TEXT PROVIDED:
(begin)

The issues in this case
can be summarized as follows: (1) Does petitioner Tong have the requisite
interest to litigate this petition for review on certiorari?; (2) Are the
respondents agricultural lessees?; and (3) Are the one hundred ten (110)
sub-lots admittedly classified for residential use by the National Urban
Planning Commission and the Bureau of Lands prior to October 21, 1972[36] covered by the Operation Land Transfer under
P.D. No. 72?
We hold that petitioner
Jose Juan Tong possesses adequate and legitimate interest to file the instant
petition. Under our rules of procedure,
interest means material interest, that is, an interest in issue and to
be affected by the judgment,[37] while
a real party in interest is the party who would be benefited or injured by the
judgment or the party entitled to the avails of the suit.[38] There
should be no doubt that as transferee of the one hundred ten (110) sub-lots
through a contract of sale and as the attorney-in-fact of Nelita Bacaling,
former owner of the subject lots, under an irrevocable special power of
attorney, petitioner Tong stands to be benefited or injured by the judgment in
the instant case as well as the orders and decisions in the proceedings a
quo. The deed of sale categorically
states that petitioner Tong and his co-sellers have fully paid for the subject
parcels of land. The said payment has
been duly received by Bacaling. Hence,
it stands to reason that he has adequate and material interest to pursue the
present petition to finality.
Respondents put too much
weight on the motion to dismiss/withdraw filed by Nelita Bacaling. Under the facts obtaining in this case, the
motion should be treated cautiously, and more properly, even skeptically. It is a matter of law that when a party
adopts a certain theory in the court below, he will not be permitted to change
his theory on appeal, for to permit him to do so would not only be unfair to
the other party but it would also be offensive to the basic rules of fair play,
justice and due process.[39] Bacaling's motion to dismiss the instant
petition comes at the heels of her admission that she had immensely benefited
from selling the said one hundred ten (110) sub-lots to petitioner Tong and of
the dismissal with prejudice of the civil case which she had earlier filed to
nullify the sale.[40] It appears that the motion to dismiss is a
crude and belated attempt long after the dismissal of the civil case to divest
Tong of his indubitable right of ownership over the one hundred ten (110)
sub-lots through the pretext of revoking the irrevocable special power of
attorney which Bacaling had executed in his favor hoping that in the process
that her act would cause the assailed orders of the DAR to become final and
executory.
The records also bear out
the fact that Bacaling's design to dispossess petitioner Tong of material
interest in the subject matter of the instant petition appears to be subtly
coordinated with respondents' legal maneuvers when it began as a side pleading
(a mere Manifestation) in the proceedings before the Court of Appeals
(CA-G.R. SP No. 54413 and CA-G.R. SP No. 54414) but which was never pursued to
its ultimate conclusion until it again surfaced before this Court long after
respondents' voluminous comment to the instant petition had been filed. Under these circumstances, we certainly cannot
place our trust upon such an unsolicited motion having dubious roots, character
and purpose.

(end)

AIM OF THE EXERCISE:
Please answer these questions from the court ruling excerpt above:
1. How many sub-lots did petitioner Tong acquire through the contract of sale?
2. Who filed the motion to dismiss/withdraw?
3. In what form did Bacaling's design to dispossess petitioner Tong first appear in the proceedings before the Court of Appeals?

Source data
(begin)

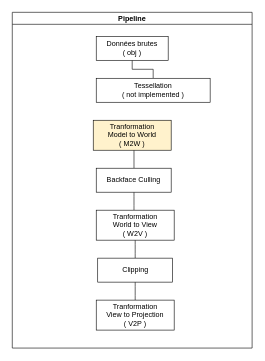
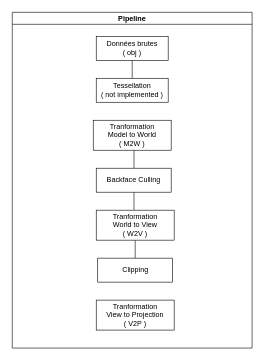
  <mxCell id="0" />
  <mxCell id="1" parent="0" />
  <mxCell id="2" value="Pipeline" style="swimlane;startSize=20;horizontal=1;containerType=tree;" vertex="1" parent="1"><mxGeometry x="20" y="20" width="400" height="560" as="geometry" /></mxCell>
  <mxCell id="3" value="" style="edgeStyle=elbowEdgeStyle;elbow=vertical;sourcePerimeterSpacing=0;targetPerimeterSpacing=0;startArrow=none;endArrow=none;rounded=0;curved=0;" edge="1" parent="2" source="4" target="5"><mxGeometry relative="1" as="geometry" /></mxCell>
  <mxCell id="4" value="Données brutes&lt;br&gt;( obj )" style="whiteSpace=wrap;html=1;treeFolding=1;treeMoving=1;newEdgeStyle={&quot;edgeStyle&quot;:&quot;elbowEdgeStyle&quot;,&quot;startArrow&quot;:&quot;none&quot;,&quot;endArrow&quot;:&quot;none&quot;};" vertex="1" parent="2"><mxGeometry x="140" y="40" width="120" height="40" as="geometry" /></mxCell>
- <mxCell id="5" value="Tessellation&lt;br&gt;( not implemented )" style="whiteSpace=wrap;html=1;treeFolding=1;treeMoving=1;newEdgeStyle={&quot;edgeStyle&quot;:&quot;elbowEdgeStyle&quot;,&quot;startArrow&quot;:&quot;none&quot;,&quot;endArrow&quot;:&quot;none&quot;};" vertex="1" parent="2"><mxGeometry x="140" y="110" width="190" height="40" as="geometry" /></mxCell>
+ <mxCell id="5" value="Tessellation&lt;br&gt;( not implemented )" style="whiteSpace=wrap;html=1;treeFolding=1;treeMoving=1;newEdgeStyle={&quot;edgeStyle&quot;:&quot;elbowEdgeStyle&quot;,&quot;startArrow&quot;:&quot;none&quot;,&quot;endArrow&quot;:&quot;none&quot;};" vertex="1" parent="2"><mxGeometry x="140" y="110" width="120" height="40" as="geometry" /></mxCell>
  <mxCell id="6" style="edgeStyle=elbowEdgeStyle;html=1;startArrow=none;endArrow=none;entryX=0.5;entryY=0;entryDx=0;entryDy=0;" edge="1" parent="2" source="7" target="9"><mxGeometry relative="1" as="geometry" /></mxCell>
- <mxCell id="7" value="Tranformation&lt;br&gt;Model to World&lt;br&gt;( M2W )" style="whiteSpace=wrap;html=1;treeFolding=1;treeMoving=1;newEdgeStyle={&quot;edgeStyle&quot;:&quot;elbowEdgeStyle&quot;,&quot;startArrow&quot;:&quot;none&quot;,&quot;endArrow&quot;:&quot;none&quot;};fillColor=#fff2cc;" vertex="1" parent="2"><mxGeometry x="135" y="180" width="130" height="50" as="geometry" /></mxCell>
+ <mxCell id="7" value="Tranformation&lt;br&gt;Model to World&lt;br&gt;( M2W )" style="whiteSpace=wrap;html=1;treeFolding=1;treeMoving=1;newEdgeStyle={&quot;edgeStyle&quot;:&quot;elbowEdgeStyle&quot;,&quot;startArrow&quot;:&quot;none&quot;,&quot;endArrow&quot;:&quot;none&quot;};" vertex="1" parent="2"><mxGeometry x="135" y="180" width="130" height="50" as="geometry" /></mxCell>
  <mxCell id="8" style="edgeStyle=elbowEdgeStyle;html=1;startArrow=none;endArrow=none;" edge="1" parent="2" source="9" target="11"><mxGeometry relative="1" as="geometry" /></mxCell>
  <mxCell id="9" value="Backface Culling" style="whiteSpace=wrap;html=1;treeFolding=1;treeMoving=1;newEdgeStyle={&quot;edgeStyle&quot;:&quot;elbowEdgeStyle&quot;,&quot;startArrow&quot;:&quot;none&quot;,&quot;endArrow&quot;:&quot;none&quot;};" vertex="1" parent="2"><mxGeometry x="140" y="260" width="125" height="40" as="geometry" /></mxCell>
  <mxCell id="10" style="edgeStyle=elbowEdgeStyle;html=1;startArrow=none;endArrow=none;" edge="1" parent="2" source="11" target="13"><mxGeometry relative="1" as="geometry" /></mxCell>
  <mxCell id="11" value="Tranformation&lt;br&gt;World to View&lt;br&gt;( W2V )" style="whiteSpace=wrap;html=1;treeFolding=1;treeMoving=1;newEdgeStyle={&quot;edgeStyle&quot;:&quot;elbowEdgeStyle&quot;,&quot;startArrow&quot;:&quot;none&quot;,&quot;endArrow&quot;:&quot;none&quot;};" vertex="1" parent="2"><mxGeometry x="140" y="330" width="130" height="50" as="geometry" /></mxCell>
- <mxCell id="12" style="edgeStyle=elbowEdgeStyle;html=1;startArrow=none;endArrow=none;entryX=0.5;entryY=0;entryDx=0;entryDy=0;" edge="1" parent="2" source="13" target="14"><mxGeometry relative="1" as="geometry" /></mxCell>
  <mxCell id="13" value="Clipping" style="whiteSpace=wrap;html=1;treeFolding=1;treeMoving=1;newEdgeStyle={&quot;edgeStyle&quot;:&quot;elbowEdgeStyle&quot;,&quot;startArrow&quot;:&quot;none&quot;,&quot;endArrow&quot;:&quot;none&quot;};" vertex="1" parent="2"><mxGeometry x="142.5" y="410" width="125" height="40" as="geometry" /></mxCell>
  <mxCell id="14" value="Tranformation&lt;br&gt;View to Projection&lt;br&gt;( V2P )" style="whiteSpace=wrap;html=1;treeFolding=1;treeMoving=1;newEdgeStyle={&quot;edgeStyle&quot;:&quot;elbowEdgeStyle&quot;,&quot;startArrow&quot;:&quot;none&quot;,&quot;endArrow&quot;:&quot;none&quot;};" vertex="1" parent="2"><mxGeometry x="140" y="480" width="130" height="50" as="geometry" /></mxCell>
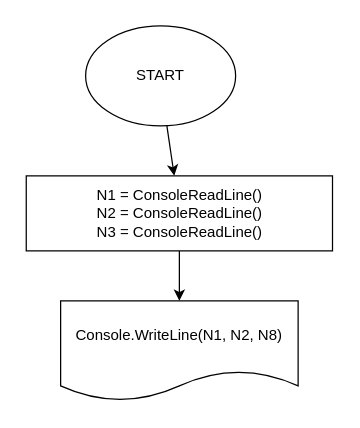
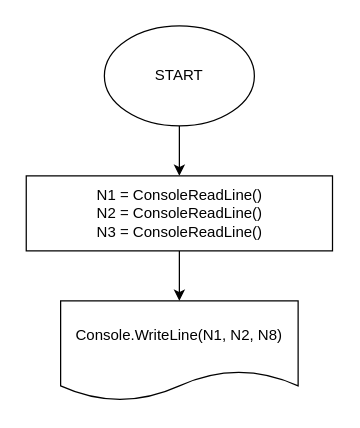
  <mxCell id="0" />
  <mxCell id="1" parent="0" />
  <mxCell id="2" value="" style="edgeStyle=none;html=1;" edge="1" parent="1" source="3" target="5"><mxGeometry relative="1" as="geometry" /></mxCell>
- <mxCell id="3" value="START" style="ellipse;whiteSpace=wrap;html=1;" vertex="1" parent="1"><mxGeometry x="68" y="20" width="120" height="80" as="geometry" /></mxCell>
+ <mxCell id="3" value="START" style="ellipse;whiteSpace=wrap;html=1;" vertex="1" parent="1"><mxGeometry x="83" y="20" width="120" height="80" as="geometry" /></mxCell>
  <mxCell id="4" value="" style="edgeStyle=none;html=1;" edge="1" parent="1" source="5" target="6"><mxGeometry relative="1" as="geometry" /></mxCell>
  <mxCell id="5" value="N1 = ConsoleReadLine()&lt;br&gt;N2 = ConsoleReadLine()&lt;br&gt;N3 = ConsoleReadLine()" style="whiteSpace=wrap;html=1;" vertex="1" parent="1"><mxGeometry x="20.5" y="140" width="245" height="60" as="geometry" /></mxCell>
  <mxCell id="6" value="Console.WriteLine(N1, N2, N8)" style="shape=document;whiteSpace=wrap;html=1;boundedLbl=1;" vertex="1" parent="1"><mxGeometry x="48" y="240" width="190" height="80" as="geometry" /></mxCell>
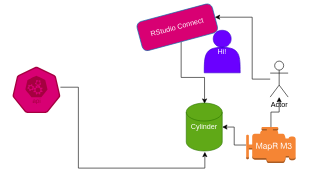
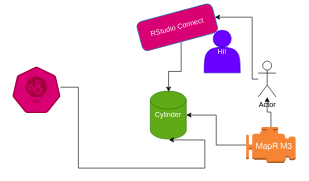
  <mxCell id="0" />
  <mxCell id="1" parent="0" />
  <mxCell id="2" style="edgeStyle=orthogonalEdgeStyle;rounded=0;orthogonalLoop=1;jettySize=auto;html=1;exitX=0.5;exitY=1;exitDx=0;exitDy=0;entryX=0.509;entryY=0.013;entryDx=0;entryDy=0;entryPerimeter=0;" parent="1" source="3" target="4" edge="1"><mxGeometry relative="1" as="geometry" /></mxCell>
  <mxCell id="3" value="RStudio Connect" style="rounded=1;whiteSpace=wrap;html=1;fillColor=#d80073;strokeColor=#006EAF;fontColor=#ffffff;arcSize=18;rotation=-15;" parent="1" vertex="1"><mxGeometry x="230" y="20" width="130" height="50" as="geometry" /></mxCell>
- <mxCell id="4" value="Cylinder" style="shape=cylinder2;whiteSpace=wrap;html=1;boundedLbl=1;backgroundOutline=1;size=15;fillColor=#60a917;strokeColor=#2D7600;fontColor=#ffffff;" parent="1" vertex="1"><mxGeometry x="310" y="171.46" width="60" height="80" as="geometry" /></mxCell>
+ <mxCell id="4" value="Cylinder" style="shape=cylinder2;whiteSpace=wrap;html=1;boundedLbl=1;backgroundOutline=1;size=15;fillColor=#60a917;strokeColor=#2D7600;fontColor=#ffffff;" parent="1" vertex="1"><mxGeometry x="250" y="151.46" width="60" height="80" as="geometry" /></mxCell>
  <mxCell id="5" style="edgeStyle=orthogonalEdgeStyle;rounded=0;orthogonalLoop=1;jettySize=auto;html=1;entryX=1;entryY=0.5;entryDx=0;entryDy=0;" parent="1" source="6" target="3" edge="1"><mxGeometry relative="1" as="geometry"><Array as="points"><mxPoint x="420" y="131.46" /><mxPoint x="420" y="28.46" /></Array></mxGeometry></mxCell>
- <mxCell id="6" value="Actor" style="shape=umlActor;verticalLabelPosition=bottom;verticalAlign=top;html=1;outlineConnect=0;" parent="1" vertex="1"><mxGeometry x="450" y="101.46" width="30" height="60" as="geometry" /></mxCell>
+ <mxCell id="6" value="Actor" style="shape=umlActor;verticalLabelPosition=bottom;verticalAlign=top;html=1;outlineConnect=0;" parent="1" vertex="1"><mxGeometry x="430" y="101.46" width="30" height="60" as="geometry" /></mxCell>
  <mxCell id="7" value="" style="edgeStyle=orthogonalEdgeStyle;rounded=0;orthogonalLoop=1;jettySize=auto;html=1;" parent="1" source="9" target="4" edge="1"><mxGeometry relative="1" as="geometry" /></mxCell>
  <mxCell id="8" value="" style="edgeStyle=orthogonalEdgeStyle;rounded=0;orthogonalLoop=1;jettySize=auto;html=1;" parent="1" source="9" target="6" edge="1"><mxGeometry relative="1" as="geometry" /></mxCell>
  <mxCell id="9" value="" style="outlineConnect=0;dashed=0;verticalLabelPosition=bottom;verticalAlign=top;align=center;html=1;shape=mxgraph.aws3.emr_engine_mapr_m3;fillColor=#F58534;gradientColor=none;" parent="1" vertex="1"><mxGeometry x="410" y="211.46" width="82.5" height="60" as="geometry" /></mxCell>
  <mxCell id="10" value="Hi!" style="shape=actor;whiteSpace=wrap;html=1;fillColor=#6a00ff;strokeColor=#3700CC;fontColor=#ffffff;" vertex="1" parent="1"><mxGeometry x="340" y="50" width="60" height="71" as="geometry" /></mxCell>
  <mxCell id="11" value="" style="edgeStyle=orthogonalEdgeStyle;rounded=0;orthogonalLoop=1;jettySize=auto;html=1;entryX=0.517;entryY=1.019;entryDx=0;entryDy=0;entryPerimeter=0;" edge="1" parent="1" source="12" target="4"><mxGeometry relative="1" as="geometry"><Array as="points"><mxPoint x="130" y="145" /><mxPoint x="130" y="280" /><mxPoint x="341" y="280" /></Array></mxGeometry></mxCell>
  <mxCell id="12" value="" style="html=1;dashed=0;whitespace=wrap;fillColor=#d80073;strokeColor=#A50040;points=[[0.005,0.63,0],[0.1,0.2,0],[0.9,0.2,0],[0.5,0,0],[0.995,0.63,0],[0.72,0.99,0],[0.5,1,0],[0.28,0.99,0]];shape=mxgraph.kubernetes.icon;prIcon=api;fontColor=#ffffff;" vertex="1" parent="1"><mxGeometry x="20" y="110" width="80" height="79" as="geometry" /></mxCell>
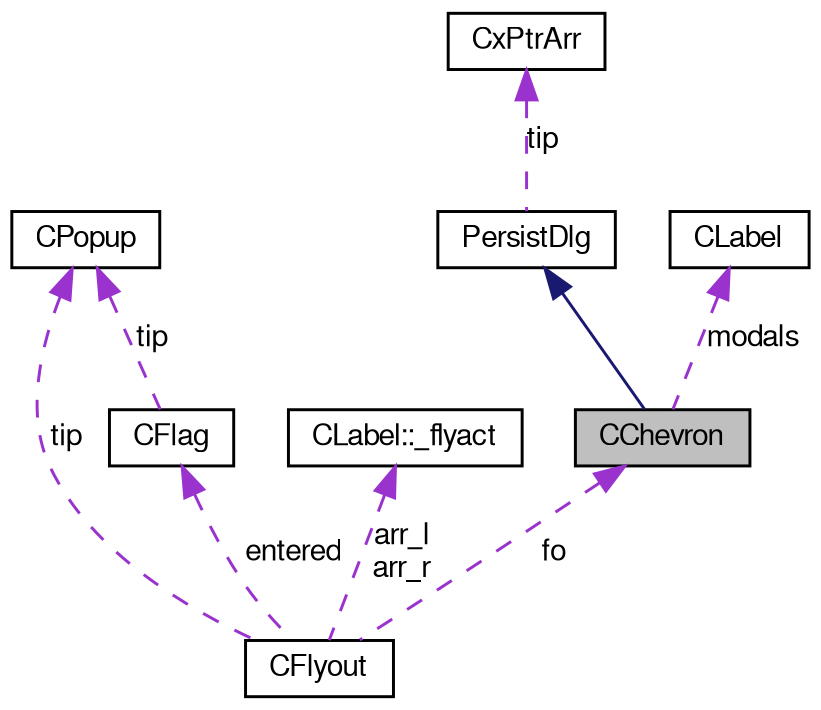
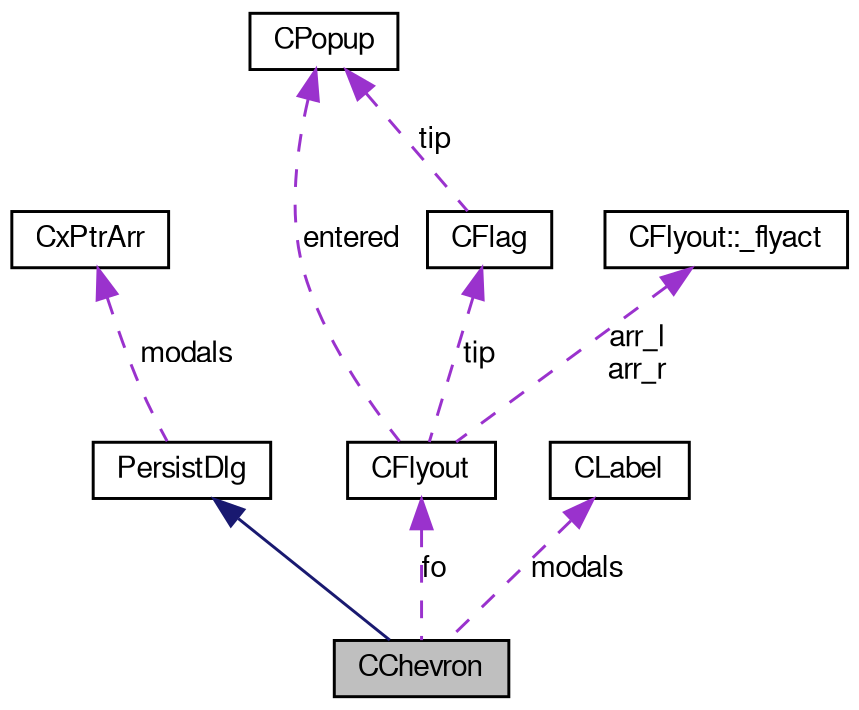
  digraph {
    node [color=black fillcolor=white fontname=FreeSans fontsize=10 shape=record style=filled]
    edge [color=darkorchid3 dir=back fontname=FreeSans fontsize=10 labelfontname=FreeSans labelfontsize=10 style=dashed]
    n1 [fillcolor=grey75 fontcolor=black height=0.2 label=CChevron width=0.4]
    n2 [height=0.2 label=PersistDlg width=0.4]
    n3 [height=0.2 label=CxPtrArr width=0.4]
    n4 [height=0.2 label=CFlyout width=0.4]
    n5 [height=0.2 label=CPopup width=0.4]
    n6 [height=0.2 label=CFlag width=0.4]
-   n7 [height=0.2 label="CLabel::_flyact" width=0.4]
+   n7 [height=0.2 label="CFlyout::_flyact" width=0.4]
    n8 [height=0.2 label=CLabel width=0.4]
    n2 -> n1 [color=midnightblue style=solid]
-   n3 -> n2 [label=tip]
-   n1 -> n4 [label=fo]
-   n5 -> n4 [label=tip]
+   n3 -> n2 [label=modals]
+   n4 -> n1 [label=fo]
+   n5 -> n4 [label=entered]
    n5 -> n6 [label=tip]
-   n6 -> n4 [label=entered]
+   n6 -> n4 [label=tip]
    n7 -> n4 [label="arr_l\narr_r"]
    n8 -> n1 [label=modals]
  }
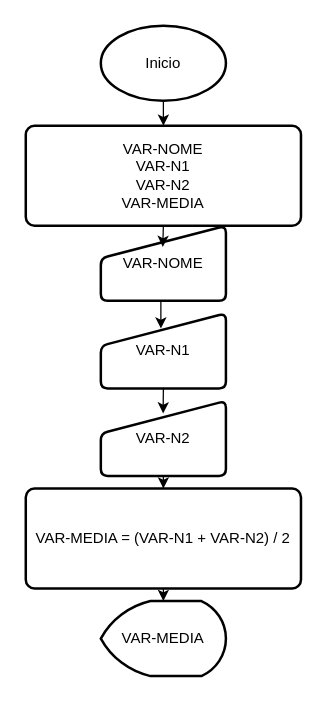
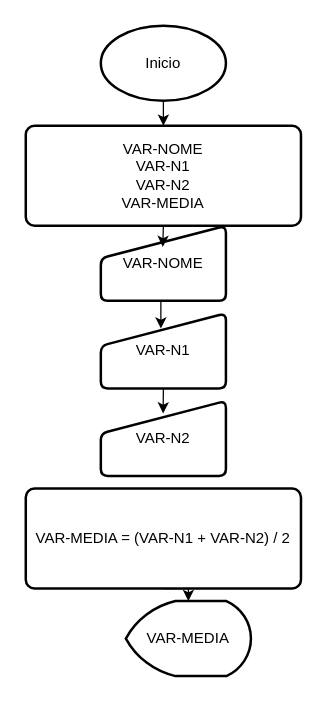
  <mxCell id="0" />
  <mxCell id="1" parent="0" />
  <mxCell id="2" style="edgeStyle=orthogonalEdgeStyle;rounded=0;orthogonalLoop=1;jettySize=auto;html=1;exitX=0.5;exitY=1;exitDx=0;exitDy=0;exitPerimeter=0;entryX=0.5;entryY=0;entryDx=0;entryDy=0;" edge="1" parent="1" source="3" target="4"><mxGeometry relative="1" as="geometry" /></mxCell>
  <mxCell id="3" value="Inicio" style="strokeWidth=2;html=1;shape=mxgraph.flowchart.start_1;whiteSpace=wrap;" vertex="1" parent="1"><mxGeometry x="80" y="20" width="100" height="60" as="geometry" /></mxCell>
  <mxCell id="4" value="VAR-NOME&lt;div&gt;VAR-N1&lt;/div&gt;&lt;div&gt;VAR-N2&lt;/div&gt;&lt;div&gt;VAR-MEDIA&lt;/div&gt;" style="rounded=1;whiteSpace=wrap;html=1;absoluteArcSize=1;arcSize=14;strokeWidth=2;" vertex="1" parent="1"><mxGeometry x="20" y="100" width="220" height="80" as="geometry" /></mxCell>
  <mxCell id="5" value="VAR-NOME" style="html=1;strokeWidth=2;shape=manualInput;whiteSpace=wrap;rounded=1;size=26;arcSize=11;" vertex="1" parent="1"><mxGeometry x="80" y="180" width="100" height="60" as="geometry" /></mxCell>
  <mxCell id="6" value="VAR-N1" style="html=1;strokeWidth=2;shape=manualInput;whiteSpace=wrap;rounded=1;size=26;arcSize=11;" vertex="1" parent="1"><mxGeometry x="80" y="250" width="100" height="60" as="geometry" /></mxCell>
- <mxCell id="7" style="edgeStyle=orthogonalEdgeStyle;rounded=0;orthogonalLoop=1;jettySize=auto;html=1;exitX=0.5;exitY=1;exitDx=0;exitDy=0;" edge="1" parent="1" source="8" target="9"><mxGeometry relative="1" as="geometry" /></mxCell>
  <mxCell id="8" value="VAR-N2" style="html=1;strokeWidth=2;shape=manualInput;whiteSpace=wrap;rounded=1;size=26;arcSize=11;" vertex="1" parent="1"><mxGeometry x="80" y="320" width="100" height="60" as="geometry" /></mxCell>
  <mxCell id="9" value="VAR-MEDIA = (VAR-N1 + VAR-N2) / 2" style="rounded=1;whiteSpace=wrap;html=1;absoluteArcSize=1;arcSize=14;strokeWidth=2;" vertex="1" parent="1"><mxGeometry x="20" y="390" width="220" height="80" as="geometry" /></mxCell>
- <mxCell id="10" value="VAR-MEDIA" style="strokeWidth=2;html=1;shape=mxgraph.flowchart.display;whiteSpace=wrap;" vertex="1" parent="1"><mxGeometry x="80" y="480" width="100" height="60" as="geometry" /></mxCell>
+ <mxCell id="10" value="VAR-MEDIA" style="strokeWidth=2;html=1;shape=mxgraph.flowchart.display;whiteSpace=wrap;" vertex="1" parent="1"><mxGeometry x="100" y="480" width="100" height="60" as="geometry" /></mxCell>
  <mxCell id="11" style="edgeStyle=orthogonalEdgeStyle;rounded=0;orthogonalLoop=1;jettySize=auto;html=1;exitX=0.5;exitY=1;exitDx=0;exitDy=0;entryX=0.5;entryY=0;entryDx=0;entryDy=0;entryPerimeter=0;" edge="1" parent="1" source="9" target="10"><mxGeometry relative="1" as="geometry" /></mxCell>
  <mxCell id="12" style="edgeStyle=orthogonalEdgeStyle;rounded=0;orthogonalLoop=1;jettySize=auto;html=1;exitX=0.5;exitY=1;exitDx=0;exitDy=0;entryX=0.495;entryY=0.282;entryDx=0;entryDy=0;entryPerimeter=0;" edge="1" parent="1" source="4" target="5"><mxGeometry relative="1" as="geometry" /></mxCell>
  <mxCell id="13" style="edgeStyle=orthogonalEdgeStyle;rounded=0;orthogonalLoop=1;jettySize=auto;html=1;exitX=0.5;exitY=1;exitDx=0;exitDy=0;entryX=0.48;entryY=0.201;entryDx=0;entryDy=0;entryPerimeter=0;" edge="1" parent="1" source="5" target="6"><mxGeometry relative="1" as="geometry" /></mxCell>
  <mxCell id="14" style="edgeStyle=orthogonalEdgeStyle;rounded=0;orthogonalLoop=1;jettySize=auto;html=1;exitX=0.5;exitY=1;exitDx=0;exitDy=0;entryX=0.498;entryY=0.167;entryDx=0;entryDy=0;entryPerimeter=0;" edge="1" parent="1" source="6" target="8"><mxGeometry relative="1" as="geometry" /></mxCell>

(end)

THE RESULT:
1. One hundred ten (110)
2. Nelita Bacaling
3. As a side pleading (a mere Manifestation)